SERANG – Perayaan Hari Raya Natal 2025 di Kota Serang berlangsung dengan nuansa penuh persaudaraan. Di tengah ibadah Natal umat Kristiani, komunitas GUSDURian Serang Raya hadir langsung ke sejumlah gereja untuk menyapa jemaat dan menyampaikan pesan persaudaraan lintas iman.
Komunitas yang terinspirasi pemikiran Presiden ke-4 RI KH Abdurrahman Wahid (Gus Dur) tersebut mendatangi sejumlah gereja yang tersebar di Kota Serang, di antaranya di sepanjang Jalan Diponegoro, Jalan Veteran, Jalan Mayor Haji Abdullah Cimuncang, hingga kawasan Jalan Kapten Suwardo, Kota Baru.
Kunjungan dilakukan bertepatan dengan berlangsungnya kebaktian dan misa Natal. Ratusan jemaat menyambut kehadiran anggota GUSDURian dengan hangat. Selain mengucapkan Selamat Natal, GUSDURian Serang Raya juga menyerahkan kue dan lilin sebagai simbol perdamaian serta kerukunan antarumat beragama.
Koordinator GUSDURian Serang Raya, Silfiana Mencus, mengatakan kegiatan tersebut merupakan agenda rutin yang selalu dilakukan setiap perayaan Natal. Menurutnya, Natal menjadi momentum penting untuk memperkuat hubungan antara umat Islam dan umat Kristiani, khususnya di Kota Serang.
“GUSDURian selalu menjadikan Natal sebagai momen untuk merekatkan kembali hubungan umat Islam dan umat Kristiani. Kami melihat situasi intoleransi di Indonesia belakangan ini belum sepenuhnya membaik, sehingga upaya seperti ini perlu terus dilakukan,” ujar Silfiana, Rabu (24/12/2025) malam.
Ia menegaskan, kehadiran GUSDURian bukan sekadar simbolis, melainkan wujud nyata pengamalan nilai-nilai kemanusiaan, keberagaman, dan penghormatan terhadap perbedaan keyakinan sebagaimana diajarkan Gus Dur.
Sambutan positif datang dari jemaat gereja yang dikunjungi. Panitia Perayaan Natal 2025 HKBP Serang, Kharis Pranatal Sihotang, mengaku merasa aman dan nyaman dengan kehadiran GUSDURian di tengah ibadah Natal.
“Kami merasa terlindungi. Kehadiran GUSDURian membuat kami bisa berdialog, bertukar pikiran, dan saling menguatkan.

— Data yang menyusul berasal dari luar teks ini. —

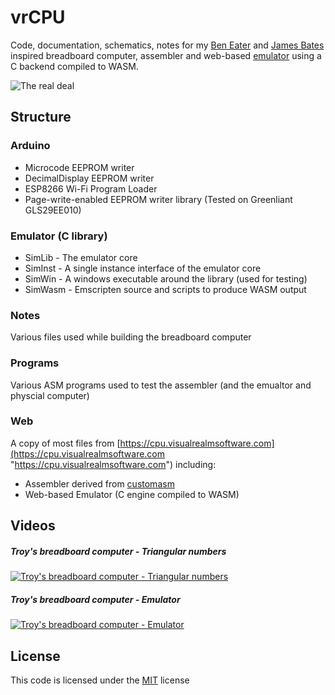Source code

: # vrCPU
Code, documentation, schematics, notes for my [Ben Eater](https://eater.net/8bit "Ben Eater") and [James Bates](https://github.com/jamesbates/jcpu "James Bates") inspired breadboard computer, assembler and web-based [emulator](https://cpu.visualrealmsoftware.com/emu/ "emulator") using a C backend compiled to WASM.

![The real deal](https://cpu.visualrealmsoftware.com/img/computer_gh.jpg "The real deal")

## Structure
### Arduino
* Microcode EEPROM writer
* DecimalDisplay EEPROM writer
* ESP8266 Wi-Fi Program Loader
* Page-write-enabled EEPROM writer library (Tested on Greenliant GLS29EE010)
### Emulator (C library)
* SimLib - The emulator core
* SimInst - A single instance interface of the emulator core
* SimWin - A windows executable around the library (used for testing)
* SimWasm - Emscripten source and scripts to produce WASM output
### Notes
Various files used while building the breadboard computer
### Programs
Various ASM programs used to test the assembler (and the emualtor and physcial computer)
### Web
A copy of most files from [https://cpu.visualrealmsoftware.com](https://cpu.visualrealmsoftware.com "https://cpu.visualrealmsoftware.com") including:
* Assembler derived from [customasm](https://github.com/hlorenzi/customasm "customasm")
* Web-based Emulator (C engine compiled to WASM)

## Videos
##### Troy's breadboard computer - Triangular numbers
[![Troy's breadboard computer - Triangular numbers](http://img.youtube.com/vi/Zj5HfeiyHRU/0.jpg)](http://www.youtube.com/watch?v=Zj5HfeiyHRU "My Ben Eater (and James Bates) inspired 8-bit computer..(Triangular numbers)")

##### Troy's breadboard computer - Emulator
[![Troy's breadboard computer - Emulator](http://img.youtube.com/vi/omVyW-ZOdC8/0.jpg)](http://www.youtube.com/watch?v=omVyW-ZOdC8 "Web-based Emulator of my Ben Eater inspired 8-bit computer")

## License
This code is licensed under the [MIT](https://opensource.org/licenses/MIT "MIT") license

Kami sangat berterima kasih,” kata Kharis.
Ia menilai kehadiran umat Muslim yang turut menjaga perayaan Natal menjadi bukti bahwa toleransi masih hidup dan tumbuh di tengah masyarakat Kota Serang.
Sementara itu, Presidium Forum Komunikasi Pemuda Lintas Iman (FOKAPELA) Banten sekaligus Senior Advisor GUSDURian Serang Raya, Taufik Hidayat, menyebut Kota Serang yang dikenal sebagai kota santri justru memiliki potensi besar dalam merawat keberagaman.
“Semakin seseorang merasa dirinya santri, maka semakin besar pula tanggung jawabnya untuk melindungi kelompok lain. Santri harus mampu menerima perbedaan dan hidup berdampingan dengan siapa pun,” ujarnya.
Taufik mengakui, kegiatan lintas iman yang dilakukan kerap menuai kritik dari sebagian kalangan. Namun hal tersebut tidak menyurutkan komitmen GUSDURian untuk terus mendorong terciptanya Kota Serang yang ramah terhadap perbedaan.
“Kami ingin menunjukkan bahwa umat Islam tidak seperti stigma yang sering muncul. Kami juga mengajak masyarakat agar tidak ragu mengenal satu sama lain demi menghilangkan kesalahpahaman,” tegasnya.
Menurut Taufik, toleransi di Serang dan Banten bukanlah hal baru. Perayaan Natal selama ini selalu berlangsung aman, damai, dan penuh kekhidmatan, sebagai bagian dari budaya masyarakat setempat.
Selain di Gereja HKBP Serang, GUSDURian Serang Raya juga melakukan kunjungan ke Gereja Kristus Raja Serang, Gereja Kristen Indonesia (GKI) Serang, serta GPdI Yehovah Syalom Serang. Seluruh rangkaian kegiatan tersebut menegaskan bahwa semangat kebhinekaan dan persaudaraan lintas iman tetap terjaga di Ibu Kota Provinsi Banten.